The judgement ruled that the VIP lane conferred preferential treatment on bids and that the approach for allocating offers to the VIP lane was flawed. In April 2021, our Track and Trace report highlighted concerns over what we found to be ‘systemic bias’. Overall, the research found that one in five PPE contracts awarded from February to November 2020 raised one or more red flags for corruption.

We have urged the government to be transparent and accountable over decisions made during the pandemic, yet these answers have not been forthcoming. Questions still remain over fundamental elements of the VIP lane, such as who knew about it, when and why them and not others.

Today’s ruling reiterates the importance of including public procurement in the COVID-19 Inquiry, due to start in Spring 2022. The Terms of Reference for the Inquiry are yet to be published, despite questions from parliamentarians. Like the Institute for Government, we are calling for public procurement to be included within the Terms of Reference for the Inquiry, and hope that the recently appointed Chair will have a role in shaping them.
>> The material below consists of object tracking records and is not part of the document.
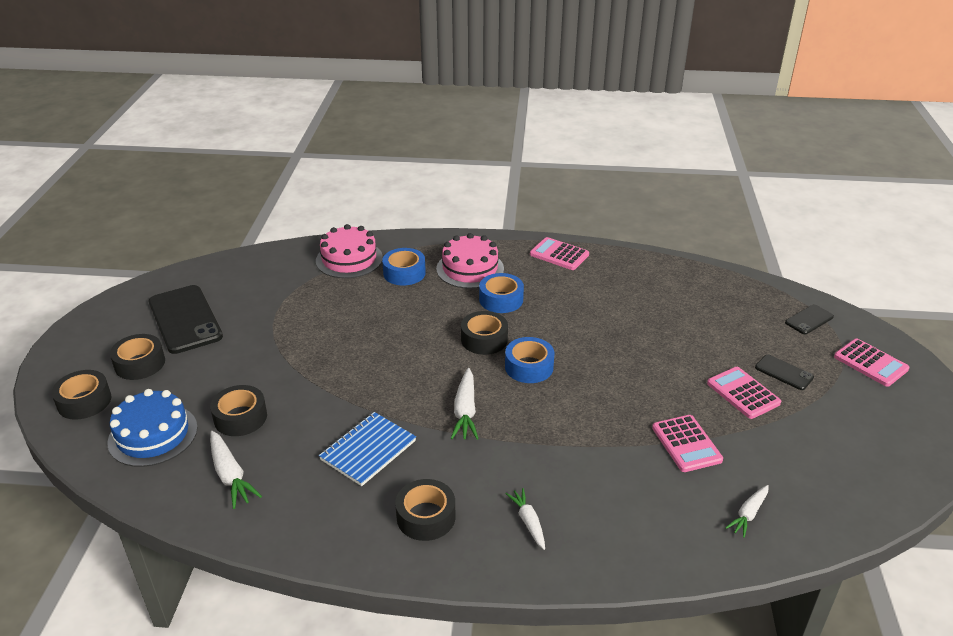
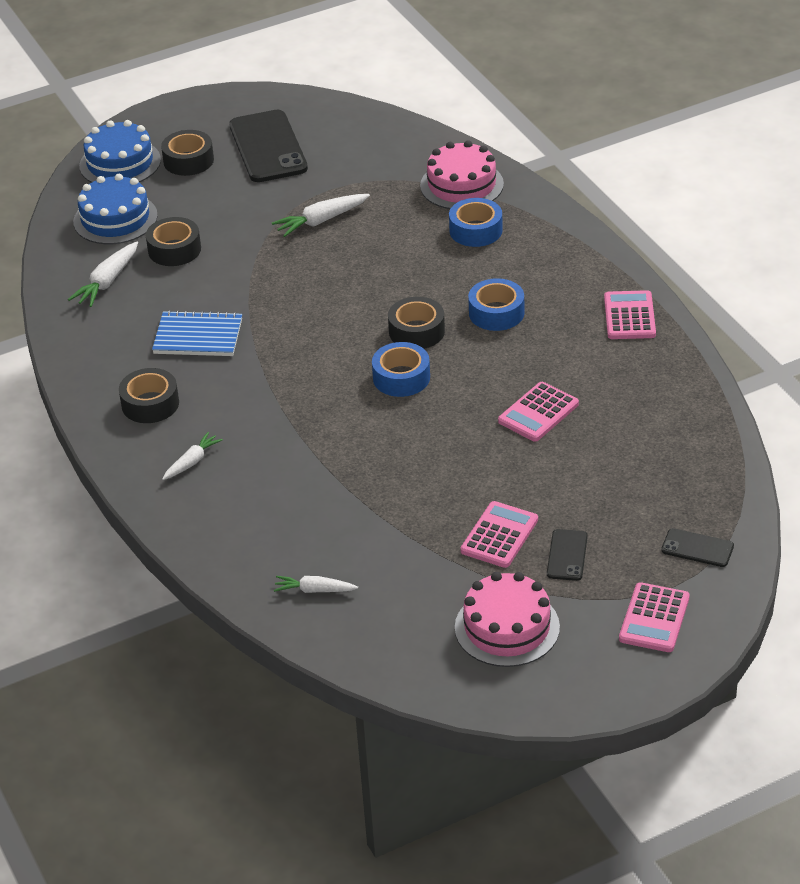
camera: 60 degrees right, 5 degrees up
black tape [51,370,111,420] -> blue cake [79,120,161,183]
black phone [149,285,223,354] -> black phone turned 45 degrees counterclockwise [229,110,308,182]
pink cake [436,233,504,289] -> pink cake moved to [455,572,560,667]
white carrot [451,368,479,440] -> white carrot moved to [272,194,370,237]
pink calculator [652,415,723,472] -> pink calculator moved to [498,382,579,442]

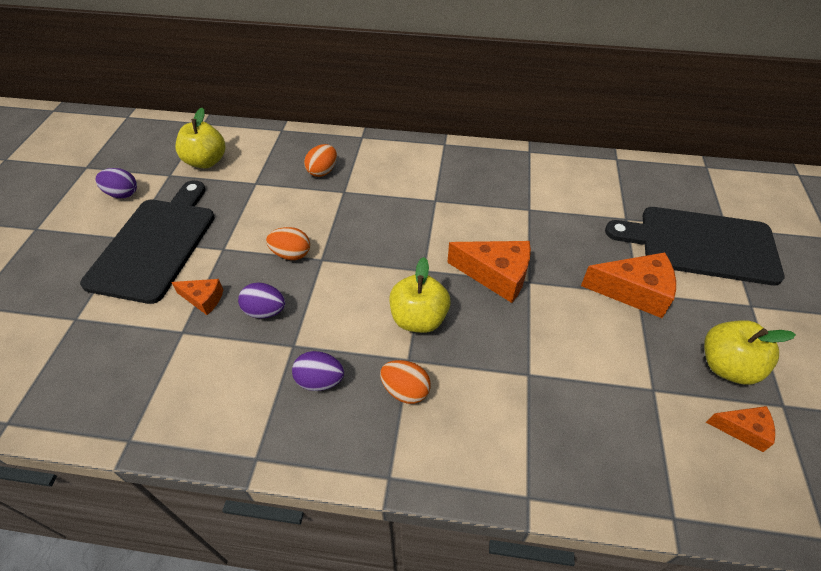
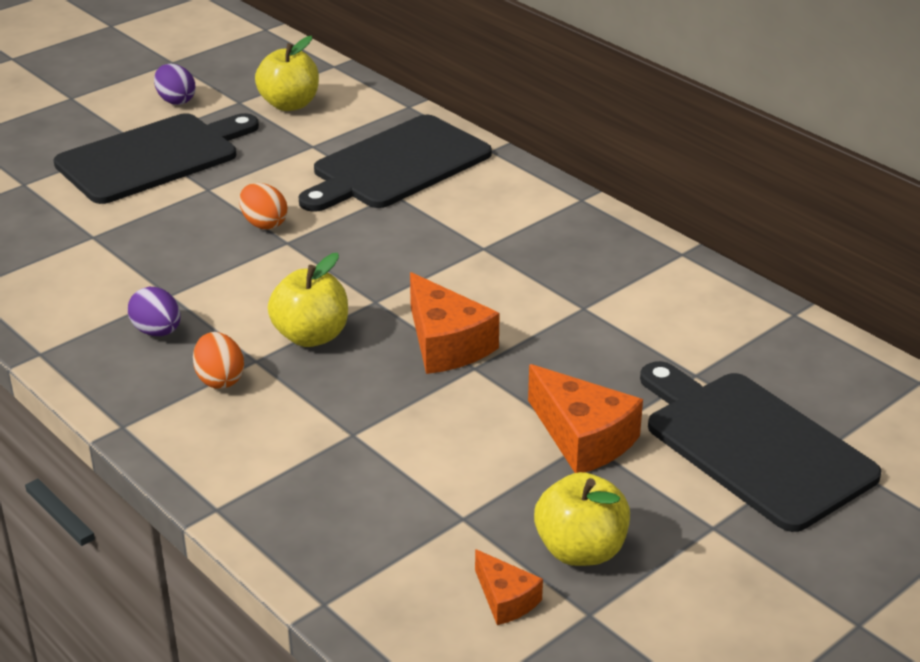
camera: 40 degrees right, 15 degrees down
orange cheese [171,279,223,315] -> none
purple egg [238,282,285,318] -> none
orange egg [304,144,337,177] -> black cutting board [298,115,492,212]

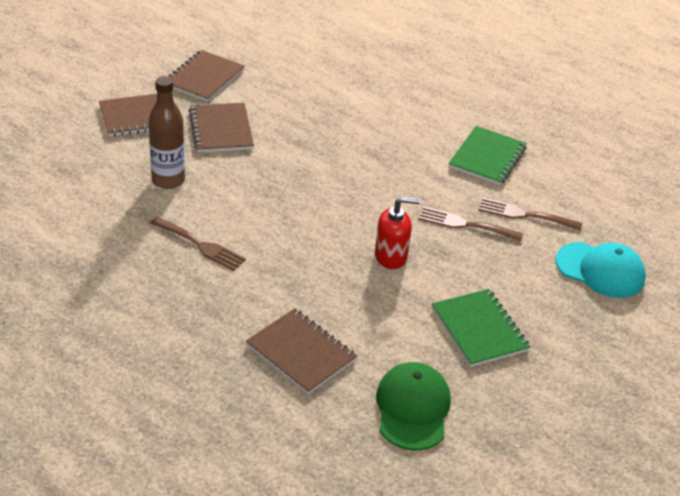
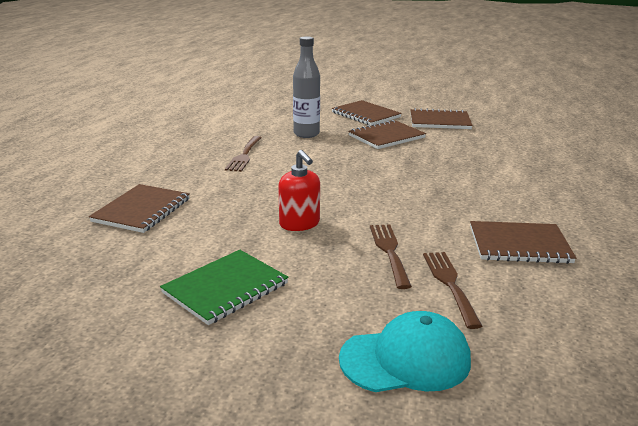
camera: 70 degrees right, 15 degrees down
brown bottle [148,76,185,189] -> grey bottle [293,36,320,138]
green cap [376,362,451,450] -> none
green notebook [449,126,527,185] -> brown notebook [470,221,576,264]
turquoise cap [556,242,646,298] -> turquoise cap turned 105 degrees counterclockwise [339,311,471,392]

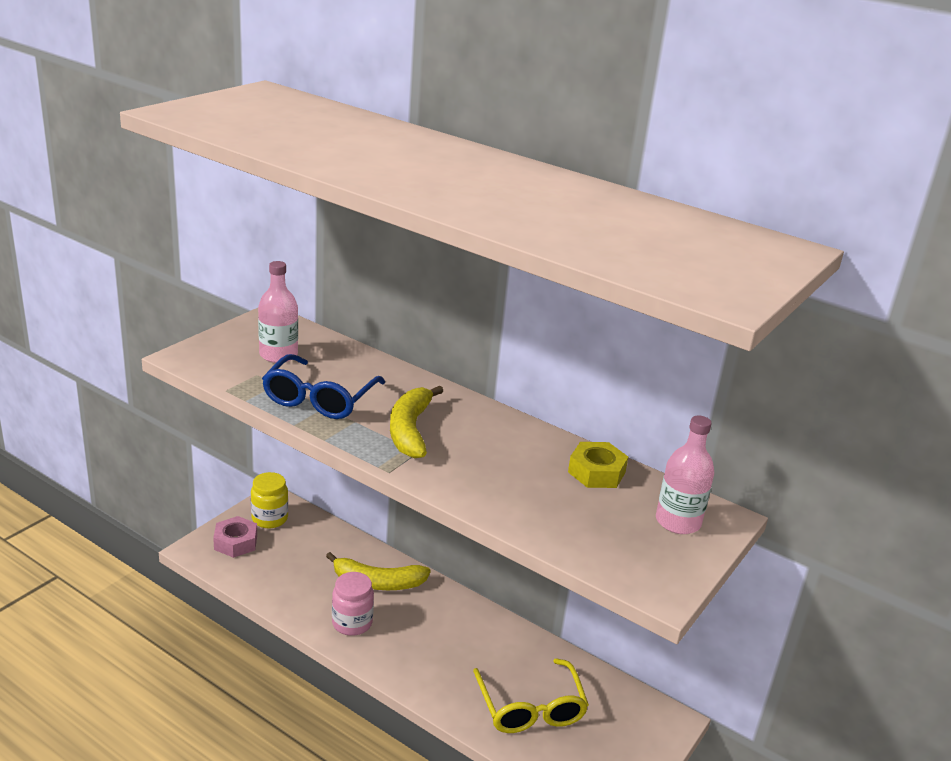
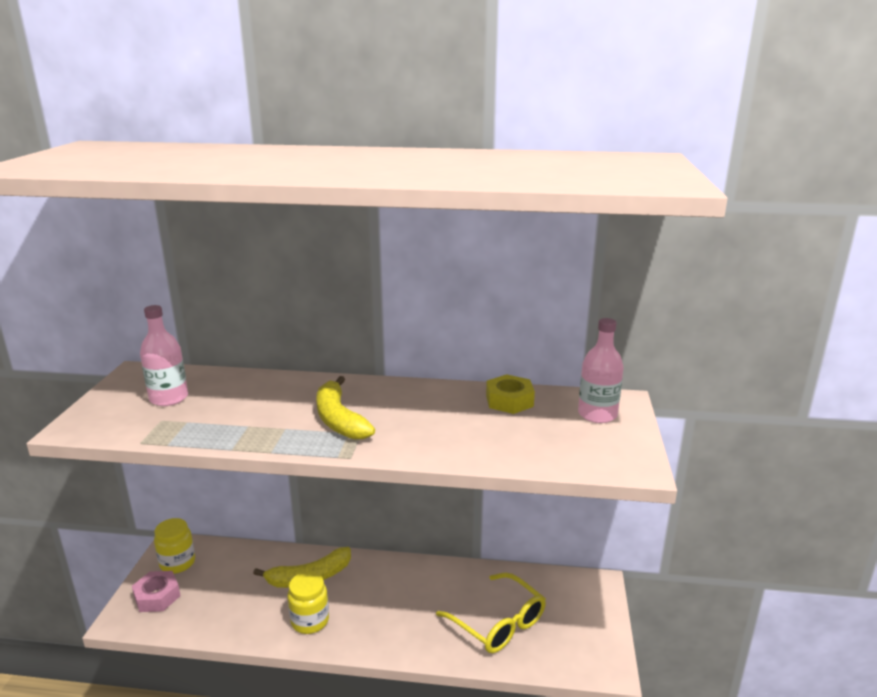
camera: 25 degrees left, 5 degrees down
blue glasses [262,354,385,419] -> none
pink jar [332,572,374,636] -> yellow jar [287,572,329,634]

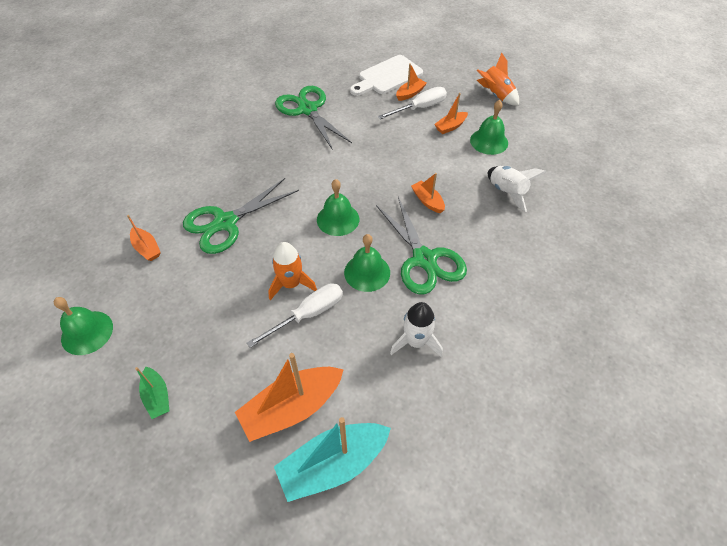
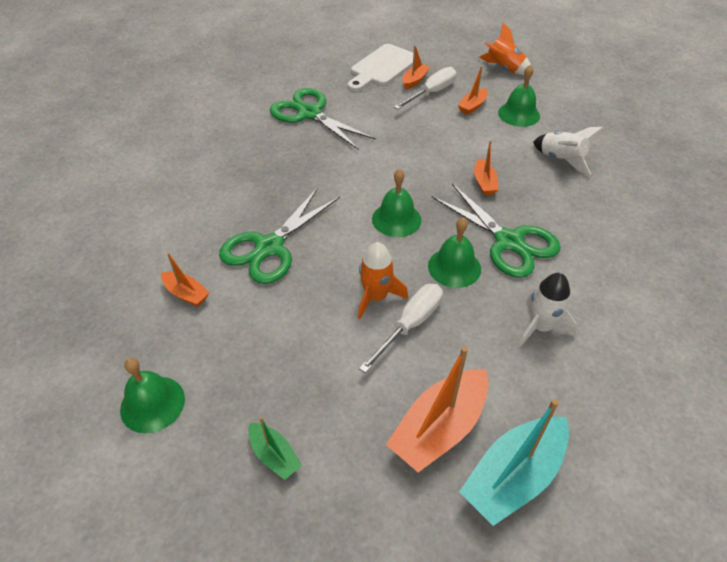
camera: 15 degrees left, 5 degrees down
orange boat [411,173,445,213] -> orange boat turned 135 degrees counterclockwise [474,140,499,195]

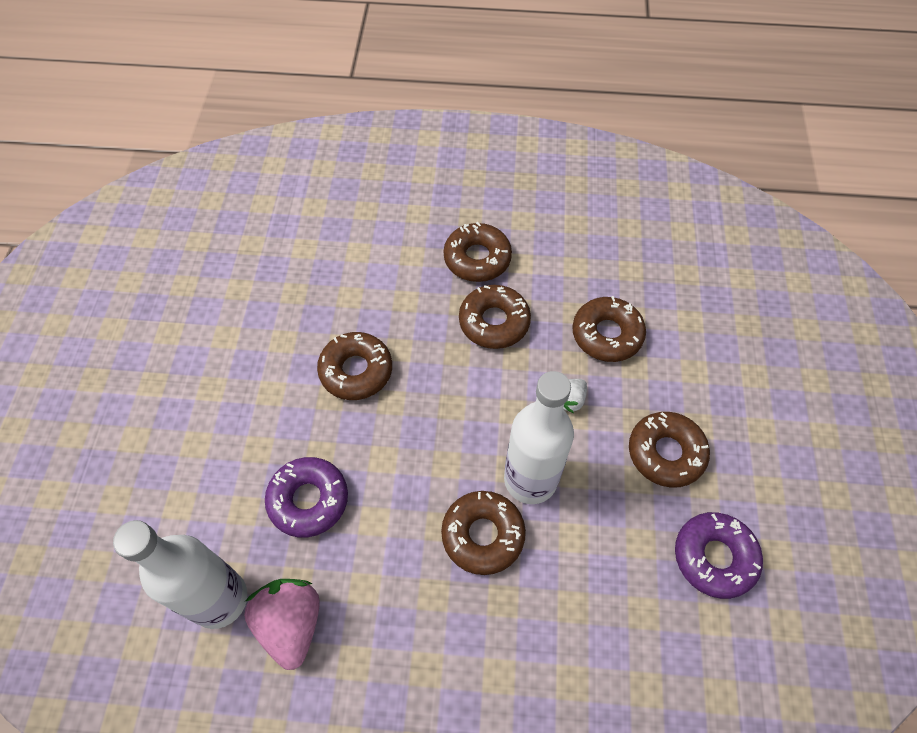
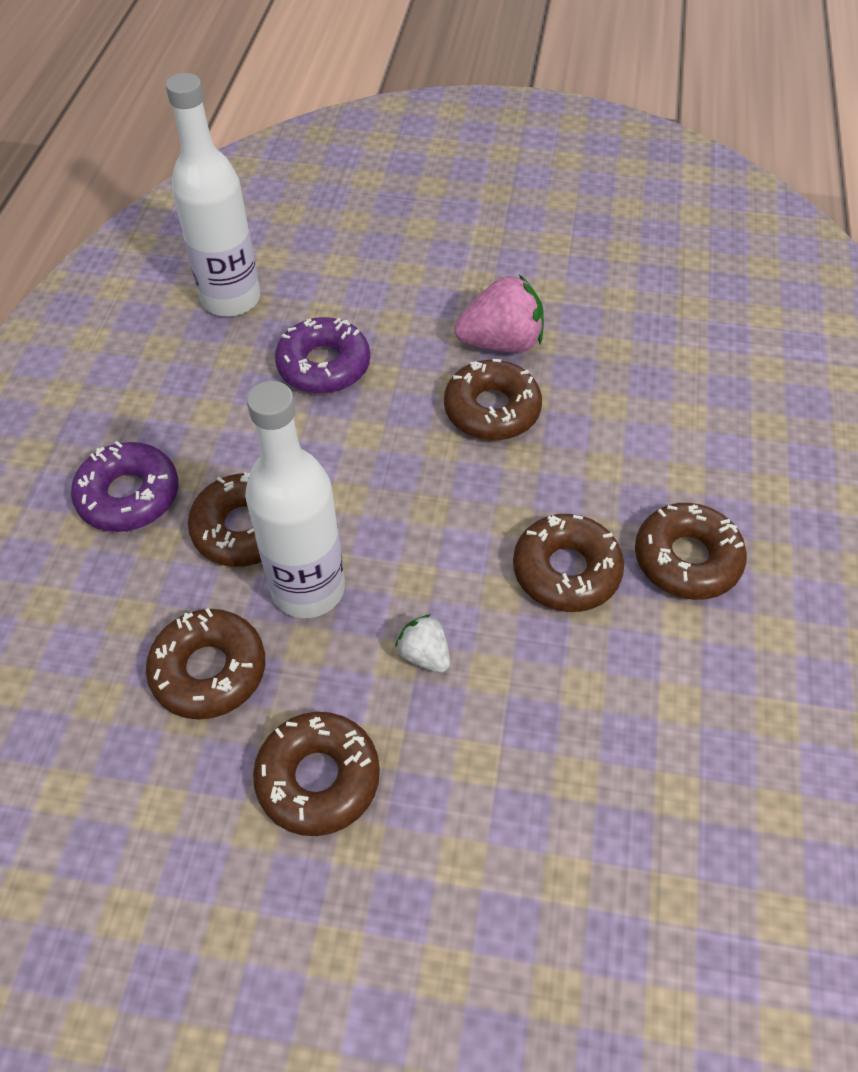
camera: 95 degrees right, 5 degrees down
pink strawberry [244,579,320,670] -> pink strawberry moved to [454,275,544,353]
brown donut [572,296,646,362] -> brown donut moved to [146,608,265,720]
purple donut [675,512,763,599] -> purple donut moved to [71,441,179,532]

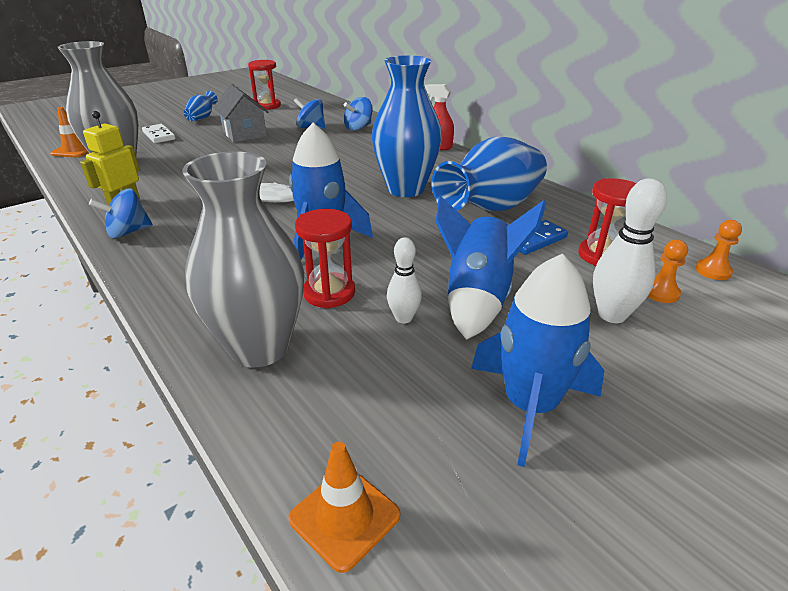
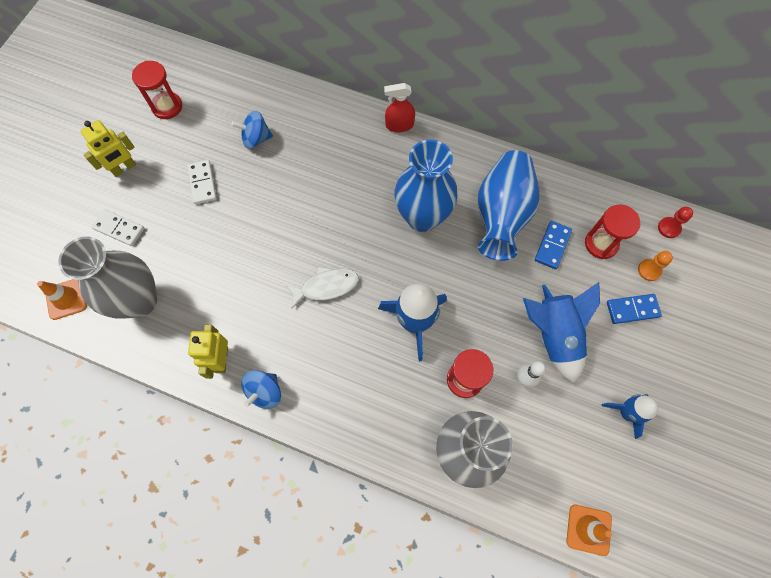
camera: 30 degrees left, 35 degrees up
blue vase [184,91,218,121] -> yellow robot [81,120,136,177]
grey house [214,84,268,142] -> white domino [187,160,217,204]
blue spinning top [344,97,373,131] -> none
blue rocket [471,254,604,467] -> blue rocket [601,394,658,439], size x0.61
white bowling pin [593,178,667,323] -> blue domino [607,294,662,324]
orange pawn [695,220,742,280] -> red pawn [658,207,693,238]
Daniel Bruce, Chief Executive, Transparency International UK said:

“Today’s judgement confirms our view that the VIP lane for triaging PPE offers amounted to systemic bias in the awarding of COVID contracts. To expedite suppliers based on their political connections rather than objective criteria raises serious questions over the government’s approach to the management of public funds. It is high time ministers provided full and candid disclosure over their use of taxpayers’ money during the pandemic. 

Ministers have repeatedly brushed aside key questions from MPs over the VIP lane. The government's resistance in the Commons and in court to disclosing how billions of pounds of public money were spent in this way gives the overwhelming impression that there is something to hide. To set the record straight, the award of contracts relating to the pandemic should form a core part of the forthcoming independent inquiry.”